How a Ballarat Logistics Company Cut Fuel Costs with AI Route Planning


When Barry Thompson started looking at AI routing software for his Ballarat-based distribution company, the first thing vendors told him was how much money he’d save.

“They all showed me these beautiful maps with optimised routes,” Barry said. “Then I asked if their system knew that the bridge on Learmonth Road gets closed every time the creek rises.”

Turns out, most didn’t.

The Regional Challenge

AI routing tools are designed for metropolitan markets where roads are predictable, traffic follows patterns, and infrastructure rarely changes. Regional Victoria operates differently.

Barry’s fleet of 14 trucks services customers from Geelong to Horsham, Bendigo to Hamilton. That’s a lot of unsealed roads, seasonal closures, and local knowledge that doesn’t appear in any database.

“Our drivers know which farm tracks turn to mud in winter. They know which towns have truck restrictions during school hours. No software company was capturing that,” he explained.

Finding the Right Approach

After evaluating four different platforms, Barry settled on a hybrid approach: commercial routing software for the base calculations, with a custom layer of local data his team maintains.

The setup isn’t as automated as the vendors originally promised, but it actually works.

“We spent about two months just documenting what our experienced drivers already knew,” Barry said. “Road conditions, customer delivery windows, where to get diesel at reasonable prices—practical stuff.”

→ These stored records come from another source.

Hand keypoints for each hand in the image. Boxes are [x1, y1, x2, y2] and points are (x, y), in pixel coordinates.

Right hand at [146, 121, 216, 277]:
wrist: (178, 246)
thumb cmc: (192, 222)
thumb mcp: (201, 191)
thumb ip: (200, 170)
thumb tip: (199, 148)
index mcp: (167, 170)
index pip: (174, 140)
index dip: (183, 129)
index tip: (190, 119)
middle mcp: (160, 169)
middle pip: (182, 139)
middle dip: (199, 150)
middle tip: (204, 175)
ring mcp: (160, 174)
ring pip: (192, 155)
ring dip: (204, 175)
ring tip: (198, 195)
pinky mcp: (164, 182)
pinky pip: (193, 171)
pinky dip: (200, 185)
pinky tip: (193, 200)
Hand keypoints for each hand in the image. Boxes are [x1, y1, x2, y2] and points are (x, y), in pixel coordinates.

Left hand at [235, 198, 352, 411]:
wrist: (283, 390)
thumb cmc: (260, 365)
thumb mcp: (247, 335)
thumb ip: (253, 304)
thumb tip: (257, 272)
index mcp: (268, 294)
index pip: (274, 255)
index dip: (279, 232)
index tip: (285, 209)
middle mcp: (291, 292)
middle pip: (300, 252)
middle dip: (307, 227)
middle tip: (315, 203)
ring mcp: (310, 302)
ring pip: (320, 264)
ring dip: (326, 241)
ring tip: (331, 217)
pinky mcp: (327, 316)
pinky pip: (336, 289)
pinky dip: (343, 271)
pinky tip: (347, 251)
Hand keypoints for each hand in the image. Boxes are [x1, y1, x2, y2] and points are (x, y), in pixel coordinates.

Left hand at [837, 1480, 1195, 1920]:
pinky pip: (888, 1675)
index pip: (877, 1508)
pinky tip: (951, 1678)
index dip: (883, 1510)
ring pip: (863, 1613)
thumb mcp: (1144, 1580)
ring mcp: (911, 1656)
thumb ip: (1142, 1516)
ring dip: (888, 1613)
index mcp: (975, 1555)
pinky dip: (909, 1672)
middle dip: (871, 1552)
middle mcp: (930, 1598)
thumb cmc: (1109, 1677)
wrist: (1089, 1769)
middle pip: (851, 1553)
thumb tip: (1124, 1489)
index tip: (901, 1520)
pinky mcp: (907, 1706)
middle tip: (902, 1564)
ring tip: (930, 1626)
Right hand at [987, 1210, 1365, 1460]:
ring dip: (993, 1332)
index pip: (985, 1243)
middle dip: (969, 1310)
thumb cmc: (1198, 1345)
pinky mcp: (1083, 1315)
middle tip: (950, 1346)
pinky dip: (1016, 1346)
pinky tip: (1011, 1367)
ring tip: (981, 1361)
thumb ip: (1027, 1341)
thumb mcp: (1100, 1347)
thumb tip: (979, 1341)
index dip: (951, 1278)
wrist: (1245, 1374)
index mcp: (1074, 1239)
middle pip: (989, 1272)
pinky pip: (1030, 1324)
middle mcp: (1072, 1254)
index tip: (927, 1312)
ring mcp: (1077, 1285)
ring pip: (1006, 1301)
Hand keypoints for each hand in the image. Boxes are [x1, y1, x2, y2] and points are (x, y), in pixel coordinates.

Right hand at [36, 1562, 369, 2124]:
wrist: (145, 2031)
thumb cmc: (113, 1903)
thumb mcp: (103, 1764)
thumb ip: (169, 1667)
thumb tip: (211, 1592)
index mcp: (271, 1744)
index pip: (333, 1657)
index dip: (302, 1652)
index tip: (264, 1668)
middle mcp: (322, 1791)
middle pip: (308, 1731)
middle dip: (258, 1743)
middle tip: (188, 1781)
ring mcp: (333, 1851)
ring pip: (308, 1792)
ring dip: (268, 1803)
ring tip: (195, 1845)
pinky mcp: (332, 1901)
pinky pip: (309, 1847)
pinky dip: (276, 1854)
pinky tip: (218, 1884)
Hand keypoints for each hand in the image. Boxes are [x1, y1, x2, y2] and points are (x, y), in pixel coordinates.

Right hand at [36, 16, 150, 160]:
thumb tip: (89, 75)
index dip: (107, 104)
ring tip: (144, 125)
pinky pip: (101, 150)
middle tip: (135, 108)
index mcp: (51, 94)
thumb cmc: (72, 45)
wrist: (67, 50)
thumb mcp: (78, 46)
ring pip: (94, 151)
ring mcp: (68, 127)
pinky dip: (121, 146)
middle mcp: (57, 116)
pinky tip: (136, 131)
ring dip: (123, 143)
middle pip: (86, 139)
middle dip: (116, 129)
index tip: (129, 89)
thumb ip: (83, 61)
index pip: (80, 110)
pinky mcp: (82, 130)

That local knowledge database now feeds into the routing system as constraints and preferences. The AI handles the optimisation. The humans provide the context it’s missing.

The Numbers After Six Months

Barry’s tracking the results carefully:

  • Fuel consumption: Down 12% (lower than the vendor’s 25% prediction, but still significant)
  • Late deliveries: Down from 8% to 3%
  • Driver overtime: Reduced by roughly 15 hours per week across the fleet
  • Customer complaints: Halved

“The fuel savings alone pay for the software,” Barry noted. “Everything else is bonus.”

What Surprised Them

The biggest surprise was how the drivers responded. Barry expected resistance to “computer-generated” routes.

“Honestly, they love it. Takes the guesswork out of planning. And when they disagree with a route, we actually listen—that’s how the system gets smarter.”

One driver identified a routing pattern that consistently added 20 minutes to deliveries in Ararat. The software was sending trucks via a highway section that had roadworks extending far longer than any traffic database showed. A quick constraint update fixed it.

Advice for Other Regional Businesses

Barry’s recommendations for other country businesses considering similar technology:

Start with your data. Before talking to vendors, document what you already know about your routes and constraints. That knowledge is valuable.

Budget for customisation. Off-the-shelf solutions need regional adjustments. Plan for the time and potentially external help to make that happen.

Involve your drivers early. They’ll spot problems with automated routes faster than any software audit.

Be patient with accuracy claims. Vendor benchmarks come from ideal conditions. Regional reality takes longer to optimise.

Support Options

For businesses without internal tech expertise, several options exist for implementation support. Business Victoria maintains a directory of digital adoption advisors, and various AI consultants Melbourne firms work with regional clients remotely.

The important thing is finding advisors who understand that country business isn’t just smaller city business. The constraints and opportunities are genuinely different.

What’s Next

Barry’s now looking at predictive maintenance for his fleet—using vehicle sensor data to anticipate repairs before breakdowns happen.

“Same principle,” he said. “Find technology that solves a real problem, then make it work for our conditions. Not the other way around.”

His approach won’t win any innovation awards. But his trucks are running more efficiently, his drivers are less stressed, and his customers are happier. Sometimes boring works.